Please copy every line with the string "without" from the entries below.

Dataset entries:
□ □ □ □ □ □ □

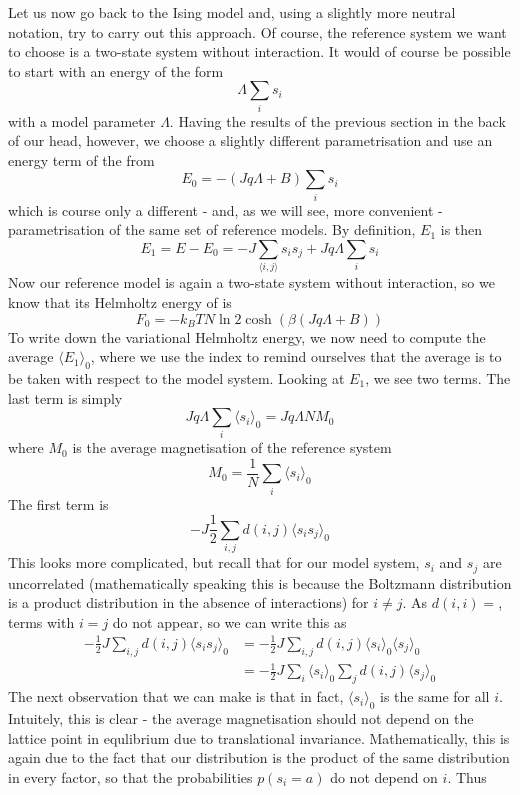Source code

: \documentclass[a4paper, draft]{article}
\theoremstyle{own}
\theoremstyle{remark}
\begin{document}
Let us now go back to the Ising model and, using a slightly more neutral notation, try to carry out this approach. Of course, the reference system we want to choose is a two-state system without interaction. It would of course be possible to start with an energy of the form
$$
\Lambda  \sum_i s_i
$$
with a model parameter $\Lambda$. Having the results of the previous section in the back of our head, however, we choose a slightly different parametrisation and use an energy term of the from 
$$
E_0 = - (J q \Lambda + B) \sum_i s_i
$$ 
which is course only a different - and, as we will see, more convenient - parametrisation of the same set of reference models. By definition, $E_1$ is then 
$$
E_1 = E - E_0 = - J \sum_{\langle i, j\rangle} s_i s_j  +  J q \Lambda  \sum_i s_i
$$
Now our reference model is again a two-state system without interaction, so we know that its Helmholtz energy of is
$$
F_0 = - k_B T N \ln 2 \cosh(\beta (J q \Lambda + B))
$$
To write down the variational Helmholtz energy, we now need to compute the average $\langle E_1 \rangle_0$, where we use the index to remind ourselves that the average is to be taken with respect to the model system. Looking at $E_1$, we see two terms. The last term is simply
$$
J q \Lambda \sum_i \langle s_i \rangle_0 = J q \Lambda N M_0 
$$
where $M_0$ is the average magnetisation of the reference system
$$
M_0 = \frac{1}{N} \sum_i \langle s_i \rangle_0 
$$
The first term is
$$
- J \frac{1}{2} \sum_{i, j} d(i, j) \langle s_i s_j \rangle_0
$$
This looks more complicated, but recall that for our model system, $s_i$ and $s_j$ are uncorrelated (mathematically speaking this is because the Boltzmann distribution is a product distribution in the absence of interactions) for $i \neq j$. As $d(i, i) = $, terms with $i = j$ do not appear, so we can write this as
\begin{align*}
- \frac{1}{2} J  \sum_{i, j} d(i, j) \langle s_i s_j \rangle_0 &= - \frac{1}{2} J  \sum_{i, j} d(i, j) \langle s_i\rangle_0 \langle s_j \rangle_0 \\
&= - \frac{1}{2} J \sum_i \langle s_i\rangle_0 \sum_j d(i, j)  \langle s_j \rangle_0
\end{align*}
The next observation that we can make is that in fact, $\langle s_i \rangle_0$ is the same for all $i$. Intuitely, this is clear - the average magnetisation should not depend on the lattice point in equlibrium due to translational invariance. Mathematically, this is again due to the fact that our distribution is the product of the same distribution in every factor, so that the probabilities $p(s_i = a)$ do not depend on $i$. Thus
\end{document}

□ □ □ □ □ □ □

> YOUR RESPONSE
Let us now go back to the Ising model and, using a slightly more neutral notation, try to carry out this approach. Of course, the reference system we want to choose is a two-state system without interaction. It would of course be possible to start with an energy of the form
Now our reference model is again a two-state system without interaction, so we know that its Helmholtz energy of is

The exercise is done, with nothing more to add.